NSST constraints

Definition 1. (Streaming String Transducer)

An NSST[6] is a tuple $$T = (Q, \Sigma, \Gamma, X, E, q_0, F)$$, where $$\Sigma \operatorname{and} \Gamma$$ are input and output alphabet respectively, $$X$$ is a finite set of variables, and $$Q$$ a finite set of states. $$E \subseteq Q \times \Sigma \times Q \times S$$ is the transition function where S is the set of substitution s:$$X \rightarrow (X \cup \Gamma)^{\ast}$$, and F is a partial function from Q to $$(X \cup \Gamma)^{\ast}$$.

Like FA, a successful run of T on $$w = \sigma_1 \ldots \sigma_n$$ is the sequence of states $$q_0 \xrightarrow{\sigma_1 / s_1} q_1 \xrightarrow{\sigma_2 / s_2} \ldots \xrightarrow{\sigma_n / s_n} q_n$$ where $$(q_i, \sigma_{i + 1}, q_{i + 1}, s_{i + 1}) \in E$$ and $$F (q_n)$$ is defined. The output of a run of T is defined as $$\operatorname{Out} (r) = s_{\varepsilon} \circ s_1 \circ s_2 \ldots s_n \circ F (q_n)$$ where $$s_{\varepsilon}$$ is the empty substitution which maps all variables to $$\varepsilon$$.

For word w, the output of w by T is the set $$T (w) = \{ \operatorname{Out} (r) |r\operatorname{is}a\operatorname{successful}\operatorname{run}\operatorname{of}T\operatorname{on}w \}$$.

Theorem 1. (PreImage) Given NSST $$T = (Q_T, \Sigma, \Sigma', \Gamma, E, q_{0, T}, F_T)$$ and NFA $$M = (Q_M, \Sigma', \delta_M, q_{0, M}, F_M)$$, there is an NFA $$N = (Q_N, \Sigma, \delta_N, q_{0, N}, F_N)$$, such that for all word w on $$\Sigma$$, $$w \in L (N)$$ if and only if there is a word $$w' \in T (w)$$ such that $$w' \in L (M)$$. N is computable from T and M.

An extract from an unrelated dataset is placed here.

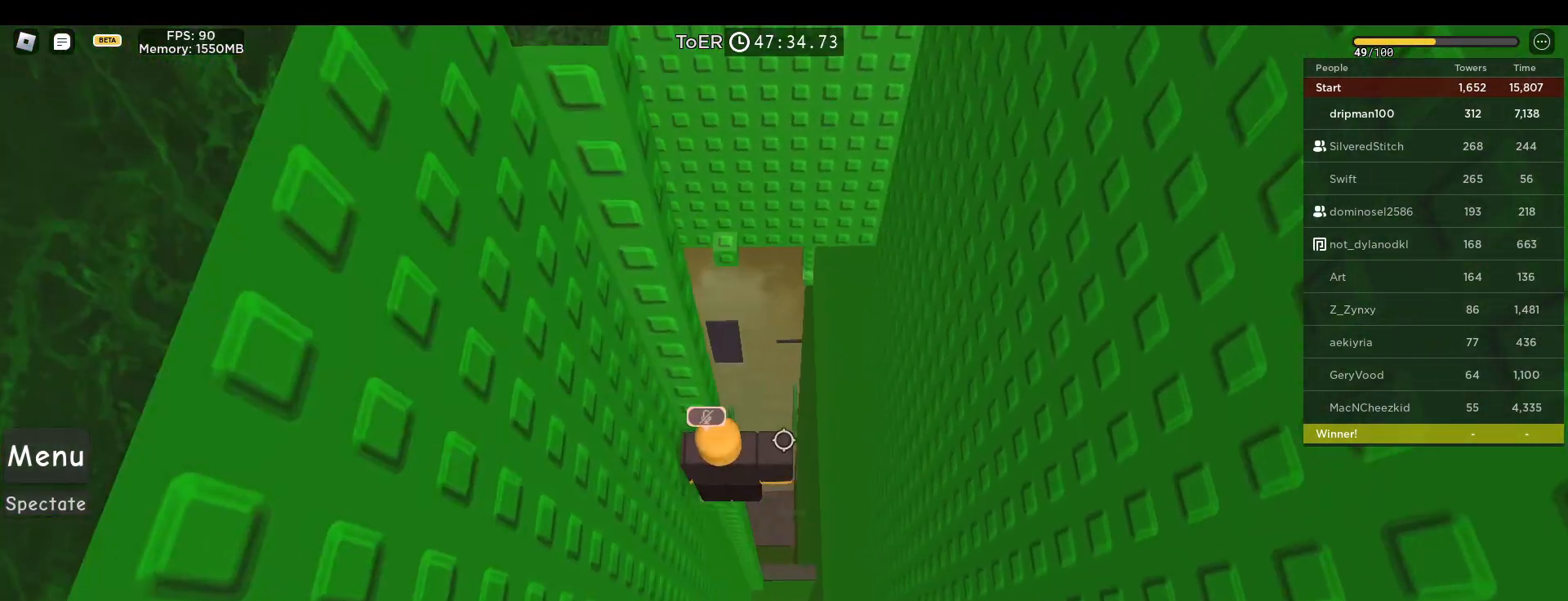
{"keys": [], "mouse": ["right"], "events": [[100, "a", "down"], [117, "w", "down"], [183, "w", "up"], [200, "a", "up"], [300, "shift", "down"], [383, "shift", "up"]]}
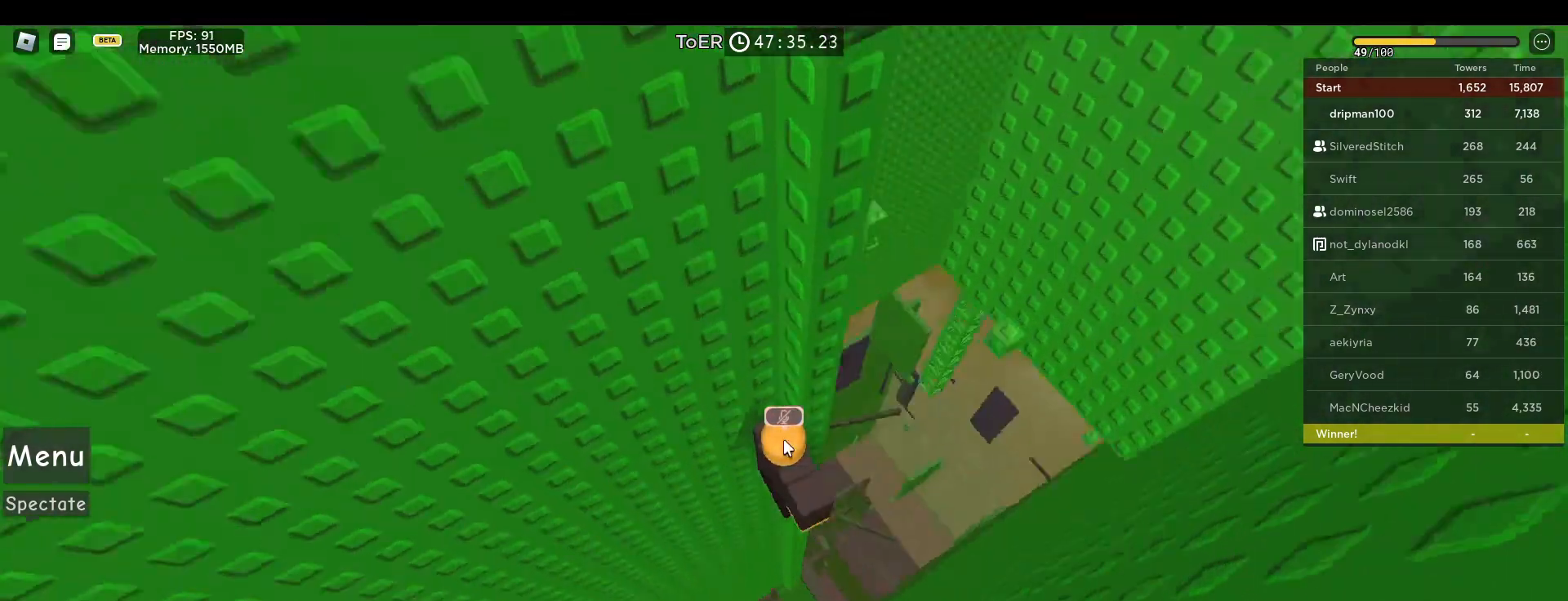
{"keys": [], "mouse": ["right"], "events": [[417, "shift", "down"], [483, "shift", "up"]]}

We omit the correctness proof for now, but give a construction of N:

Let $$Q_N = Q_T \times P (Q_M)^{Q_M \times \Gamma}$$, thus the state of N is denoted by a pair $$(q, \rho)$$ where q is a state of T and $$\rho \in Q_M \times \Gamma \rightarrow P (Q_M)$$ is the simulation function. The initial state of N is $$(q_{0, T}, \rho_{\varepsilon})$$ where $$\rho_{\varepsilon} (q, x) = \{ q \}$$ for all state q and variable x.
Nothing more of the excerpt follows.